Facebook, la musulmane et les régionalistes
C'est la question que pose cette arrestation. Cette question se pose d'autant plus pour le citoyen lambda victime de procès d'intention absurdes alors que les politiques s'insultent ouvertement et s'en sortent sans la moindre goutte de sueur. Shaheen et Renu ont déclenché une énorme vague de soutien qui conteste l'interpellation immédiate des deux amies par la police. Des policiers pas si rapides et zélés lorsqu'il s'agit de protéger leur propre carrière des personnes influentes. L'un des fondements de la démocratie est la liberté d'expression. Bien qu'elle soit limitée en Inde et pas absolue, comme aux Etats-Unis par exemple, « l'arrestation Facebook » est digne d'un régime autoritaire et condamnable en démocratie.
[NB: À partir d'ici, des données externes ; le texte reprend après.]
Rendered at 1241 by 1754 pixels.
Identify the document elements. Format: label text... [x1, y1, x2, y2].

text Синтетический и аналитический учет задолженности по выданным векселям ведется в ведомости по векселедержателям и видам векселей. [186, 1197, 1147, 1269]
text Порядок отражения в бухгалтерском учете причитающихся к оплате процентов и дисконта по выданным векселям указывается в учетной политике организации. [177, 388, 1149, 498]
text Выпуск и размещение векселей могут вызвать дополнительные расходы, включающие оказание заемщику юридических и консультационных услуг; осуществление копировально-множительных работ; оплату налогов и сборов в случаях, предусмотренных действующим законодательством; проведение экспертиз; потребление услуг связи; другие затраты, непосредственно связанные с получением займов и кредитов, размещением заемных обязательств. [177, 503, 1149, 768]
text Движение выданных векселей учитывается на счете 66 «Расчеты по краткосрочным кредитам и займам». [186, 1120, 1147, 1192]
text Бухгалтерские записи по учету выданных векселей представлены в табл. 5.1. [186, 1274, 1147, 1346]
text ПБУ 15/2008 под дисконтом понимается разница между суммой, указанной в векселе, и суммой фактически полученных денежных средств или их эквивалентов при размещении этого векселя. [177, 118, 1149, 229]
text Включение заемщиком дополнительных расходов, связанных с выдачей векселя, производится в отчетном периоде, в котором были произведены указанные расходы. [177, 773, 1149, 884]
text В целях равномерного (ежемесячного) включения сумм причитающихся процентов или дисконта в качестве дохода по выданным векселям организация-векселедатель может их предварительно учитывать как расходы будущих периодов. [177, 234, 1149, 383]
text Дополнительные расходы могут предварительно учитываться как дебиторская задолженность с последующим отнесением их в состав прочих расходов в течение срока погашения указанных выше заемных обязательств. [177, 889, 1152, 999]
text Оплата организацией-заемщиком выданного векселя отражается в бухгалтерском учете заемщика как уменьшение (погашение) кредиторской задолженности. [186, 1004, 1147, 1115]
Chaque jour, des millions d'Indiens écrivent des statuts sur des politiques


Par-dessus tout, Shaheen n'a même pas mentionné les noms du leader et de son parti. Plus grave encore, l'arrestation de son amie qui n'a rien fait d'autre qu'aimer le statut en question. Cette action fait-elle de Renu une complice de propagande violente et anti-religieuse ? Chaque jour, des millions d'Indiens écrivent des statuts sur des politiciens. Certains critiquent, certains condamnent, certains apprécient sur les réseaux sociaux, mais chacun d'entre-nous ne peut pas passer au scanner et être puni. Si cette problématique n'est pas dignement traitée, on peut être sûr que l'avenir de la liberté d'expression contre les méfaits des politiques en Inde se promet bien sombre. Pour ajouter de l'huile sur le feu, le président du Conseil de la presse a adressé un courrier au ministre en chef de l'Etat lui demandant d'examiner la situation. Mais le dirigeant s'est contenté de faire suivre la requête à des collaborateurs qui n'ont même pas pris la peine de répondre à l'expéditeur, par ailleurs ancien juge de la Cour Suprême.

Discrimination religieuse

À Mumbai, la foule a porté son leader à la crémation (source: BBC)
À Mumbai, la foule a porté son leader à la crémation (source: BBC)
Que peut bien se cacher derrière la plainte du militant du Shiv Sena ?
Il y a un sujet sensible qui a toujours hanté le pays, particulièrement avec le Shiv Sena dans les parages : la problématique communautaire. Shaheen Dadha s'avère être musulmane. Les partisans de Bal Thackeray ont contraint la police à l'arrêter en l'accusant de vouloir chambouler les funérailles. La foule est allée encore plus loin en vandalisant un hôpital qui appartient à l'oncle de Shaheen. Bien que les partisans violents aient été arrêtés, le rapport de police ne comporte que la mention unknown accused (accusé inconnu). Ceci confirme que les forces de l'ordre ont agi hâtivement avec les deux femmes si l'on compare avec les individus qui ont vandalisé l'hôpital. Aujourd'hui relâchées, les jeunes femmes ne seront pas dédommagées pour le préjudice qu'elles ont subi ces derniers jours. Elles ont récemment déclaré vouloir disparaître de tous les réseaux sociaux sur internet (NDLR Le compte Facebook de Shaheen a de toute façon été piraté) et souligné leur humiliation lorsque leurs voisins et amis ont commencé à les ignorer. Elles n'ont rien fait de mal. Ceux qui les ont trainées dans une telle situation doivent être interpelés : le plaignant qui a poussé la police à arrêter les deux femmes et les autorités qui ont agi inconsciemment en n'analysant pas correctement la situation.